(Joint position lists)

★ ★ ★

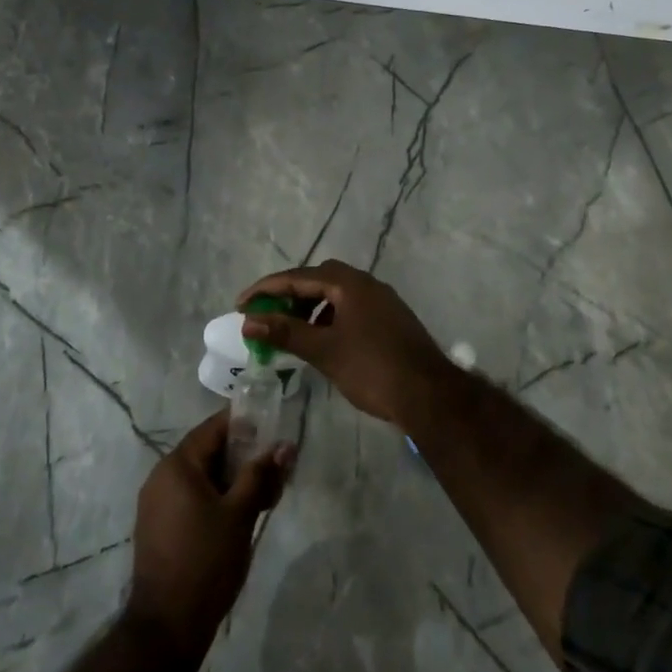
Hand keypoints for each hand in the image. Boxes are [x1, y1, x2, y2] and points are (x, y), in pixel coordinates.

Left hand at [126, 410, 292, 659]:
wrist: (167, 626)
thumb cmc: (206, 561)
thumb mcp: (240, 514)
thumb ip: (261, 474)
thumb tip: (284, 444)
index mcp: (177, 464)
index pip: (214, 428)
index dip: (245, 424)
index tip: (274, 429)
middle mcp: (161, 475)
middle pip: (208, 452)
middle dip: (243, 457)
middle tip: (276, 469)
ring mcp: (156, 503)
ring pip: (202, 478)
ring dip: (232, 480)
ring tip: (265, 496)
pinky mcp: (158, 527)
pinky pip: (191, 498)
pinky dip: (216, 498)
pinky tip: (240, 515)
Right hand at [238, 260, 451, 427]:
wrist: (429, 395)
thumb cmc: (372, 368)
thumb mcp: (323, 350)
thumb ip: (285, 332)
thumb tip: (249, 321)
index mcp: (349, 283)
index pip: (298, 277)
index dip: (266, 289)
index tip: (241, 305)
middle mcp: (366, 283)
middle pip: (318, 279)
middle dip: (289, 295)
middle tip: (268, 315)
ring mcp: (382, 301)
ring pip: (336, 294)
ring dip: (310, 307)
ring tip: (292, 331)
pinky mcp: (391, 319)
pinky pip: (351, 308)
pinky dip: (330, 318)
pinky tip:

★ ★ ★

**About this exercise**. Give again the closing portion of the entries, from the line with "middle dip: (243, 457)" through the last line. Keep it exact and add nothing.

**Written response**.
middle dip: (243, 457)
middle tip: (276, 469)
ring mcp: (156, 503)
ring pip: (202, 478)
ring dip: (232, 480)
ring tip: (265, 496)
pinky mcp: (158, 527)
pinky pip: (191, 498)
pinky dip: (216, 498)
pinky tip: (240, 515)
Right hand at [238, 260, 451, 427]:
wrist: (429, 395)
thumb cmc: (372, 368)
thumb mcp: (323, 350)
thumb ip: (285, 332)
thumb tip: (249, 321)
index mcp: (349, 283)
index pip: (298, 277)
index dip: (266, 289)
index tip: (241, 305)
middle mcp: (366, 283)
middle pip: (318, 279)
middle dip: (289, 295)
middle tip: (268, 315)
ring mcp: (382, 301)
ring pip: (336, 294)
ring dip: (310, 307)
ring tip: (292, 331)
pinky mcp: (391, 319)
pinky pip: (351, 308)
pinky dip: (330, 318)
pinky tip:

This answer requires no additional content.